In these cases public servants claimed religious exemptions from doing a part of their job under the guise of so-called “conscience clauses”. In each case, “religious freedoms” of public servants have trampled over the rights of the people they took an oath to serve.

Many of the country’s conscience clauses were established after abortion was legalized to allow the religious to abstain from administering the procedure. But the slope has gotten more and more slippery as other public servants have attempted to expand laws that were once confined to health care issues, to all spheres of public life. And the U.S. Conference of Catholic Bishops is one of the biggest proponents of expanding the coverage of “conscience clauses.”

Advocates of the clauses believe they safeguard their religious freedom — that forcing a town clerk to issue a marriage license to a homosexual couple is a violation of the clerk’s rights as a religious person who condemns homosexuality as a sin. It’s a disingenuous interpretation that allows for anyone who wants to force their beliefs on others to call it “religious freedom.” And it’s dangerous.

These conscientious objections—not only in health care, but all spheres of public life—are not a simple matter of individual religious beliefs and rights, because they always affect someone else’s access to care or services.

While these individuals have the right to consider their religious beliefs in determining their own personal medical and social decisions, those personal beliefs cannot be forced on the public, as they pick and choose which services to provide.

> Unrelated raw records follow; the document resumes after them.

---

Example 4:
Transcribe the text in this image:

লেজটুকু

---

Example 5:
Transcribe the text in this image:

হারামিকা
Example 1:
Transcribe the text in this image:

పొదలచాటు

As Americans we are guaranteed the right to freedom of religion, but that freedom is limited so that it doesn’t infringe upon the rights of others to do the same. The reality is that the individuals who claim “conscience clause” rights are discriminately denying the patient or individuals to whom they are denying care or services to, the right to practice their own freedom of religion—or non-religion. By denying public access to legally allowed services, they are forcing their beliefs on specific members of the public who don’t share their religious views.

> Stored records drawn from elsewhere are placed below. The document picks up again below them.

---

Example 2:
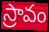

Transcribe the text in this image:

స్రావం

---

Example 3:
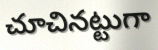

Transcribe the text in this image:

చూచినట్టుగా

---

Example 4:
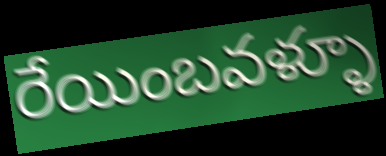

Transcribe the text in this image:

రేయింబవళ్ళూ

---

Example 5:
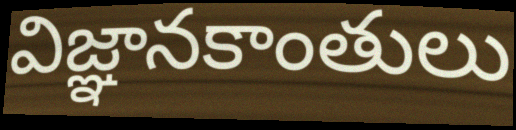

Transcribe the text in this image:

విజ్ఞానకాంతులు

For those who have been denied services, it’s downright insulting and can be humiliating. Such refusals of service may lead to additional costs in time and expenses to the patient or individual who must find a way to obtain the service or care another way. It is simply unacceptable for any one person’s religious view to infringe upon the rights and lives of others, whose choices they may not agree with — especially true in circumstances of public employees or organizations that accept any form of public funding.

New York Governor, Andrew M. Cuomo, had it right in his response to the town clerk who refused to issue the marriage license to the lesbian couple. He said, “When you enforce the laws of the state, you don’t get to pick and choose.”

It’s that simple. If your religious beliefs infringe on your ability to do parts of your work, then it’s time to find another job.

Religious freedom does not mean that you can ignore portions of your job, administer only the portions of the law that you like, deny services to the public based on your personal beliefs or infringe on the rights of another.

What conscience clause advocates need to understand is that freedom of religion is for everyone — not only those who share their religious views.